* TASK GOAL: List every line of the entries below as a numbered list, skipping blank lines. Leave the pictures out.
+++++
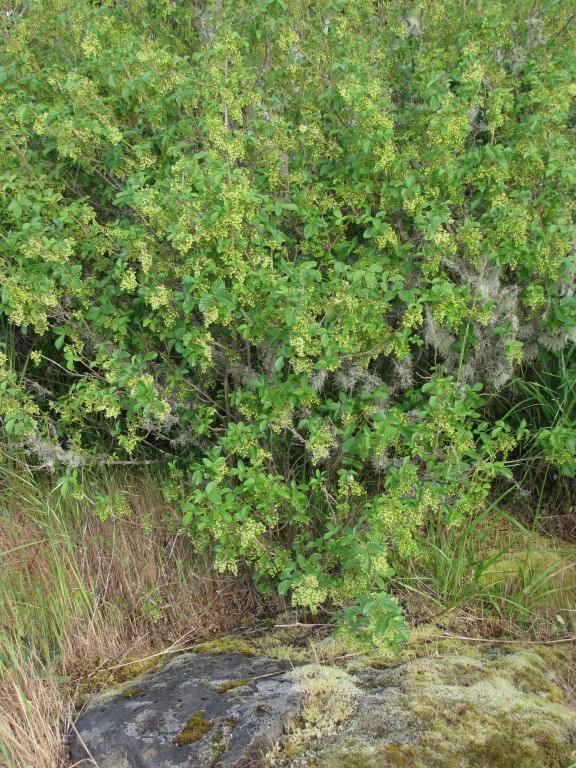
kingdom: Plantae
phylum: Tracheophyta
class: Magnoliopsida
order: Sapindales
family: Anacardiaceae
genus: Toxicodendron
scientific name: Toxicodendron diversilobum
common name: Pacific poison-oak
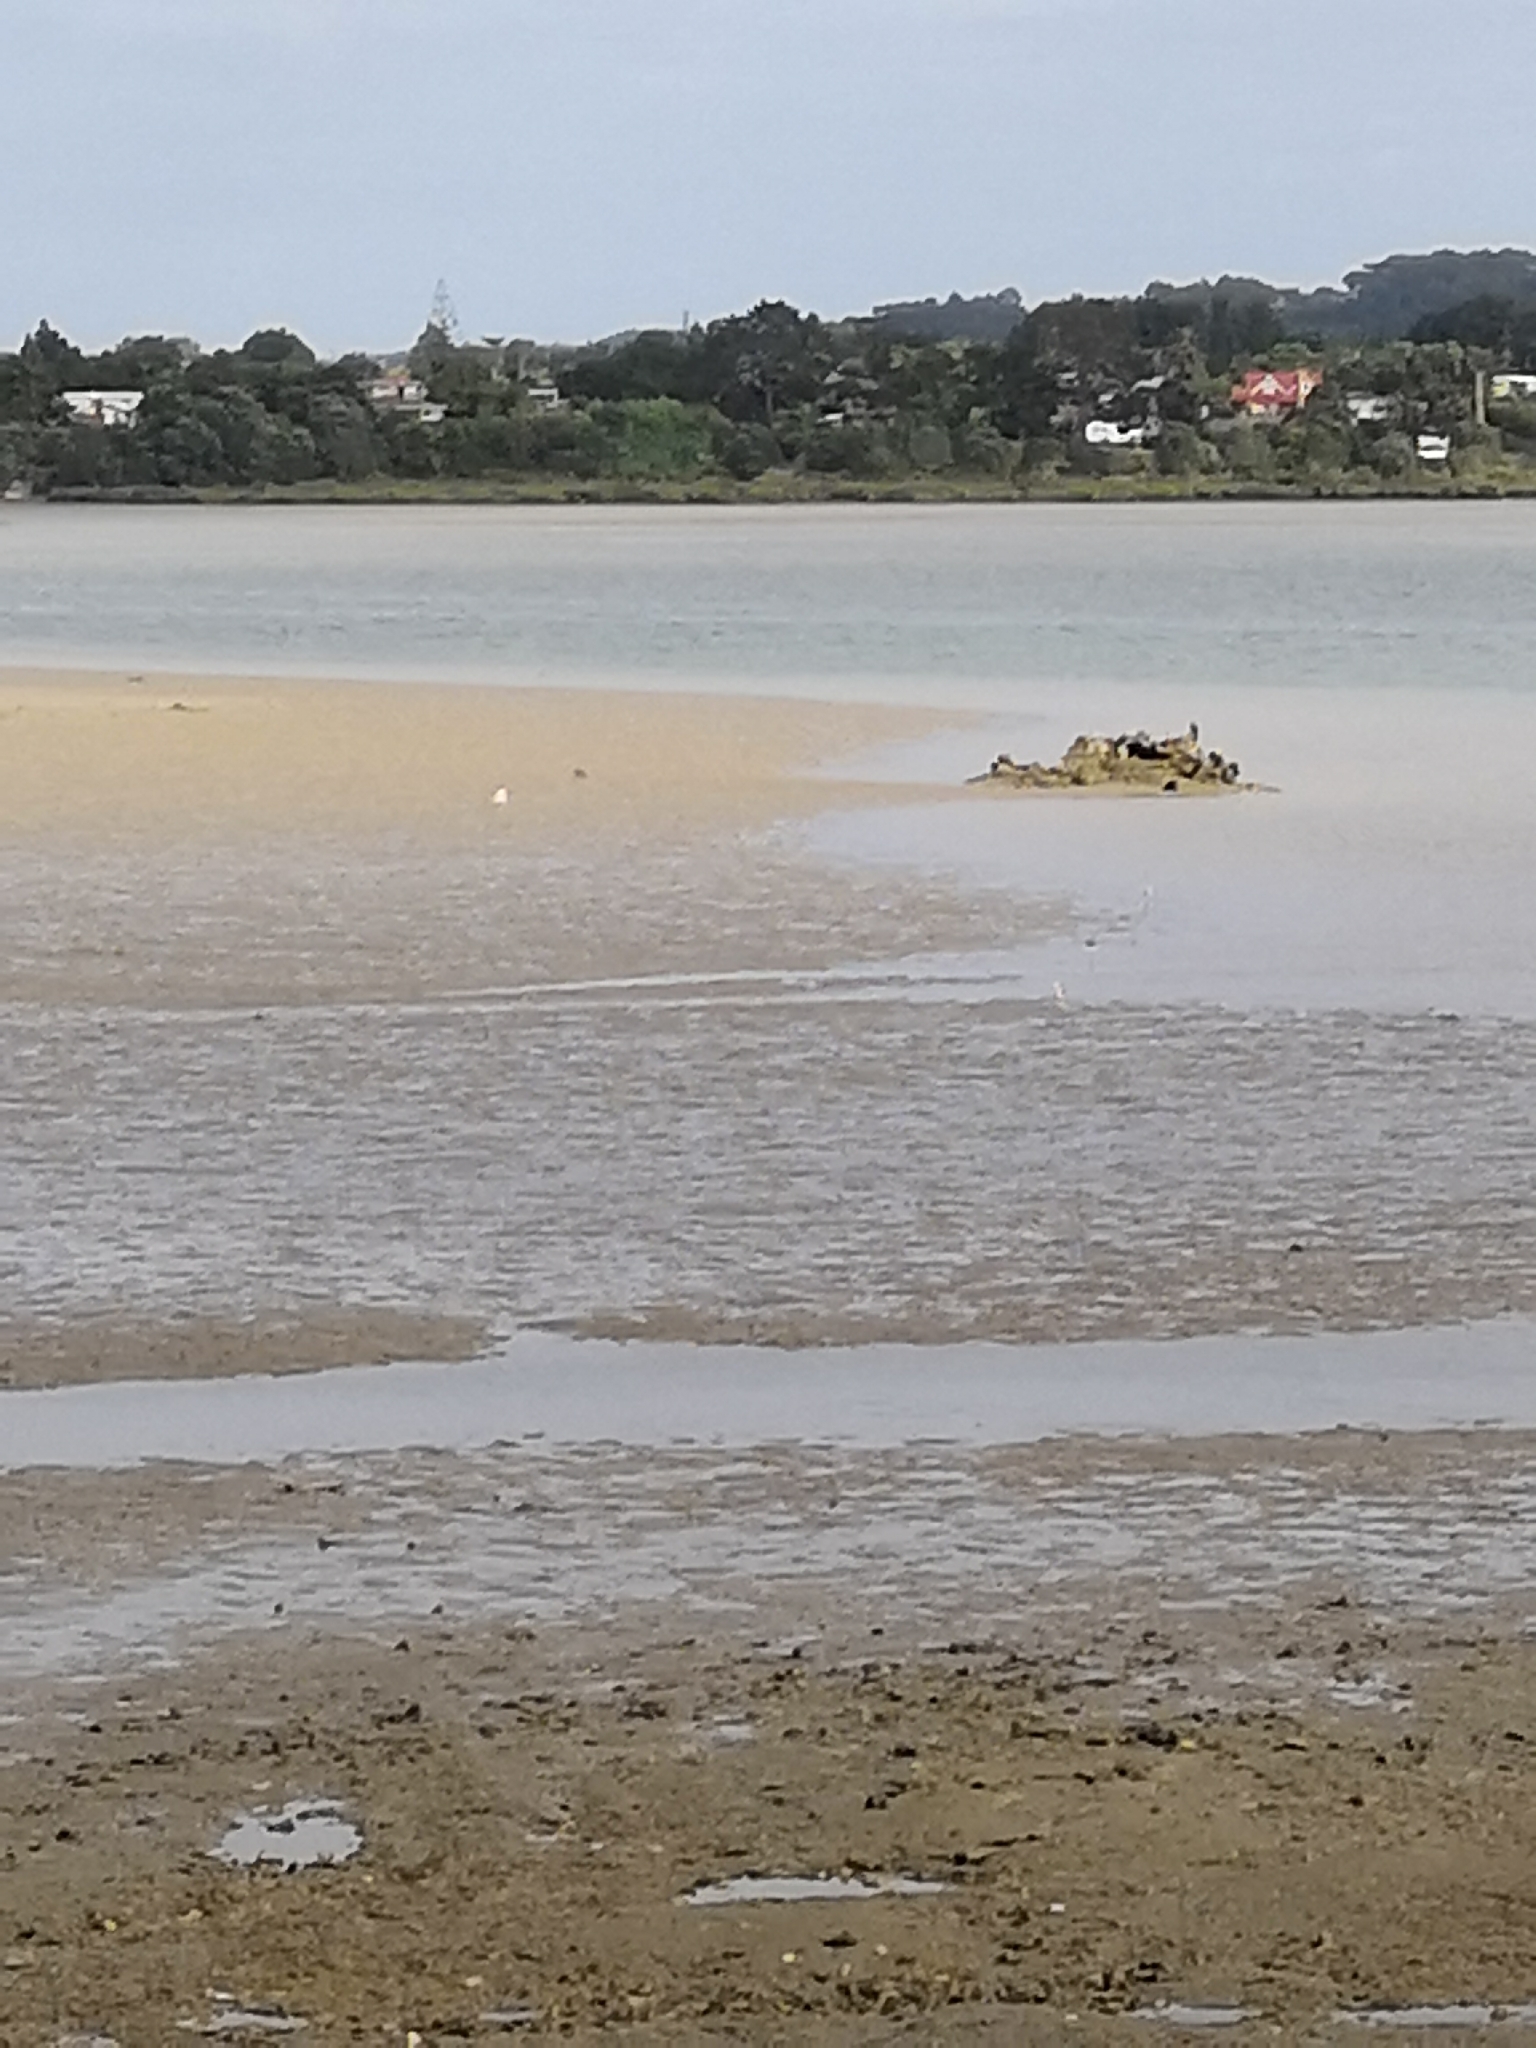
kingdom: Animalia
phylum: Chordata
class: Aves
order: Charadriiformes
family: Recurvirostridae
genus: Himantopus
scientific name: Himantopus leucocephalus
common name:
+++++
* SOLUTION TO THIS EXERCISE:
1. kingdom: Plantae
2. phylum: Tracheophyta
3. class: Magnoliopsida
4. order: Sapindales
5. family: Anacardiaceae
6. genus: Toxicodendron
7. scientific name: Toxicodendron diversilobum
8. common name: Pacific poison-oak
9. kingdom: Animalia
10. phylum: Chordata
11. class: Aves
12. order: Charadriiformes
13. family: Recurvirostridae
14. genus: Himantopus
15. scientific name: Himantopus leucocephalus
16. common name:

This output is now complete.